Some definitions first:
Hijab: Hijab is the women’s clothing that covers every part of her body except the face and hands (the palm till the wrist area). The body parts that are enjoined to be covered, are collectively called the ‘aurah. Most Islamic schools regard the hijab as fulfilling this need, while some go further by requiring the covering of the face as well.
Abaya: Abaya is the generally black-colored clothing that women wear over their inner dressings, that covers much as the hijab does.
Purdah: Purdah is hijab plus the covering of the face and hands too, except the eyes area.
Niqab: Niqab is purdah plus where the eyes are covered too, leaving only small incisions for vision.
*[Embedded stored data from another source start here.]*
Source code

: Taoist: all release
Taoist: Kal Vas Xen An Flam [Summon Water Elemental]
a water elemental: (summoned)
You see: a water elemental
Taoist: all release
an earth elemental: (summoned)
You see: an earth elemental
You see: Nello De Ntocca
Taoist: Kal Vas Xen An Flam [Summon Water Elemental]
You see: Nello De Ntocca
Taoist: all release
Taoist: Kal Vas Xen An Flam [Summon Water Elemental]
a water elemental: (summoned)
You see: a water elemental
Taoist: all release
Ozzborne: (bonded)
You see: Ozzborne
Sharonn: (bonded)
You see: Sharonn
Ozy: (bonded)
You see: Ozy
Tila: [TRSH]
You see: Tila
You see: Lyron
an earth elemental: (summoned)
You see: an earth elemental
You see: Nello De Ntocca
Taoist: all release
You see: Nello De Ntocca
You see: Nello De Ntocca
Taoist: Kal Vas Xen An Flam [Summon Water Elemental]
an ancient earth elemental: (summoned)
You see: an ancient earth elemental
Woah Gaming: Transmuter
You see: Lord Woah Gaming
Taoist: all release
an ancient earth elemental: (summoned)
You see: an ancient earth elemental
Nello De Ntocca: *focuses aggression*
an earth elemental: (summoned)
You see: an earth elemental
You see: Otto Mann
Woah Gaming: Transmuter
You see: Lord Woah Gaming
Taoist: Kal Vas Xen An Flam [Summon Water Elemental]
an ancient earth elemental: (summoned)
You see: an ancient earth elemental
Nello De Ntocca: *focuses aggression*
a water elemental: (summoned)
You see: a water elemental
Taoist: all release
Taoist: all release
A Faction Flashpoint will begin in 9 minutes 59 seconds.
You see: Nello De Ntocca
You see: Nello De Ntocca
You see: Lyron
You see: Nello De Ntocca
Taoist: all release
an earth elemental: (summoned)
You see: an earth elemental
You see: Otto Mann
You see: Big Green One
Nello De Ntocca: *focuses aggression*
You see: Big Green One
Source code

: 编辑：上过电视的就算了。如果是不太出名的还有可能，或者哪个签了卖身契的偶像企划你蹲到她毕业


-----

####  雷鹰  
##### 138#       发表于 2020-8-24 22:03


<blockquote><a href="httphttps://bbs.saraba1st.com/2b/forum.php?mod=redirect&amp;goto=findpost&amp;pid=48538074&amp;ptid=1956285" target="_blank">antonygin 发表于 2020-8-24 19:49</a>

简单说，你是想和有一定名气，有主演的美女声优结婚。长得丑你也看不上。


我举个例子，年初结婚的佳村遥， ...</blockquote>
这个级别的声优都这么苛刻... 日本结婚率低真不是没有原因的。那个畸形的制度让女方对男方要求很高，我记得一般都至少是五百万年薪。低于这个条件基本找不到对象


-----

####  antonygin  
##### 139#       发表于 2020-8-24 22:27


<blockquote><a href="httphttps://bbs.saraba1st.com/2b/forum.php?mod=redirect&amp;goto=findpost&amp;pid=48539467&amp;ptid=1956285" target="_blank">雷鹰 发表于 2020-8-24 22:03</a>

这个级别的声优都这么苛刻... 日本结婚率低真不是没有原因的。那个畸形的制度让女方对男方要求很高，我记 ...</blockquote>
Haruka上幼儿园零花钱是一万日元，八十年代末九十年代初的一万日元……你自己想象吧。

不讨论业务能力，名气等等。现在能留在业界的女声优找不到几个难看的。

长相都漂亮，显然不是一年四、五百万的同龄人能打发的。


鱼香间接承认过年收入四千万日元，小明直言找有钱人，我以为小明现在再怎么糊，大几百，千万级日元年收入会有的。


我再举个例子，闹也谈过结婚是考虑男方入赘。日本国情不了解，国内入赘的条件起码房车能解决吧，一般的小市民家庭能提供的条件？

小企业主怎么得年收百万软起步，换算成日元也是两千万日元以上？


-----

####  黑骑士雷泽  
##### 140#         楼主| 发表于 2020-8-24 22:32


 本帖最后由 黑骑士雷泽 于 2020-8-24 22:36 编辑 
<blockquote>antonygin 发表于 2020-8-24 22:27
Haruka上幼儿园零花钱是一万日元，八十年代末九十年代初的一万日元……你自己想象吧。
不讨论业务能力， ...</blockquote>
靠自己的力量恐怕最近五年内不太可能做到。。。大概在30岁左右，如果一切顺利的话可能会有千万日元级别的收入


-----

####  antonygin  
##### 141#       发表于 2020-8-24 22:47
When one talks about the hijab, one therefore talks about women’s clothing that covers all her body, except the face and hands. In the current hijab controversy in India, some women in hijab were also seen wearing facemask, apparently due to the Covid19 pandemic. This made them look as though they were in purdah, thereby possibly giving a wrong impression to the meaning of hijab. Hence hijab (religious requirement) + mask (government requirement) = pseudo-purdah.
Today’s societies are multiracial, multireligious and multicultural. Hence with regard to how women should dress in public, the appropriate thing to do is that the society should legislate what minimal bodily areas that need to be covered. This, of course, need to be established for both male and female separately. Surely nakedness is unacceptable in most public areas and therefore the covering of some minimum body-parts is warranted. This minimum could differ from place to place. For example the minimum for office may differ from that for the swimming pool or the beach etc. The minimum coverable area constitutes what the collective society regards as shame areas, which in turn establishes the meaning of modesty in that society. Once this minimum has been decreed by law for all to abide, both men and women should thereafter be given the freedom to choose as to how they wish to dress in public so long the minimum is observed, without going into details as to whether the person is dressed for religious, cultural or racial reasons and so forth.
Now coming back to the hijab controversy, it’s obvious that it is merely about women’s dressing in public. It is weird that we are even discussing hijab as a controversy because undeniably the hijab decently covers all shaming body parts, as established by most societies. Accordingly, the hijab has also become fashionable among both Muslims and non-Muslims alike. If a woman, Muslim or otherwise, decides to wear the hijab or any other similar clothing, then SO BE IT. It is their choice. To take away this freedom, by forcing them to remove the hijab is of utmost injustice inflicted upon them, that violates their rights. If societies today could allow a woman to walk around in public with much of her body parts exposed, or even completely naked in some designated public places, then why should the decent covering of the body be frowned upon, rejected or even made illegal?
In discussing hijab, therefore, one need not go into the debate whether the hijab is a religious injunction or not. This is because clearly there would be differences in opinion and understanding. Similarly, no one may assert that the hijab oppresses the Muslim women, because most Muslim women also reject this statement. The right thing to do, therefore, is to simply give her the FREEDOM OF CHOICE as to how she prefers to dress in public, so long the minimum covering as decreed by law for every citizen, irrespective of one’s religion, race, culture etc., is observed.
If an institution, like an educational institution, decides to enforce some type of uniform or dress-code, then the question that arises is on whose terms and values are these uniforms or dress-codes designed, and what the motives were in designing the uniform as such. Also, since the uniform would be based on some or someone’s values, it is best they define clearly their notion of shame and what constitutes the coverable parts as far as the institution is concerned. If uniform means the color of the cloth then that would be a non issue, however if it means specific cuts that reveal the contours of the body or the clevages, then some problems are bound to arise because that touches upon the notion of shame and coverable body parts.
Accordingly, educational institutions may impose their own institutional dress-codes – hijab, no hijab, or both – and people should respect that. If any educational institution, public or private, imposes a dress code that negates the hijab, then girls who insist on wearing the hijab may opt not to enroll themselves in that institution. However, it would be unjust for an existing educational institution, public or private, to change its policy from earlier allowing the hijab, to now not allowing, simply because the hijab is considered as a religious dressing, for the hijab indeed is a decent dressing by any standards, that neither interferes with the educational process of teaching and learning, nor work efficiency. Accordingly, a hijab-ban indeed snatches away that FREEDOM OF CHOICE that rightfully belongs to women, and hence is a very UNJUST thing to do.
Nonetheless, our advice to Muslim women is, avoid Arabization when it comes to clothings, but rather cherish, be proud of and promote your own national and cultural dresses, within the Islamic principles of modesty.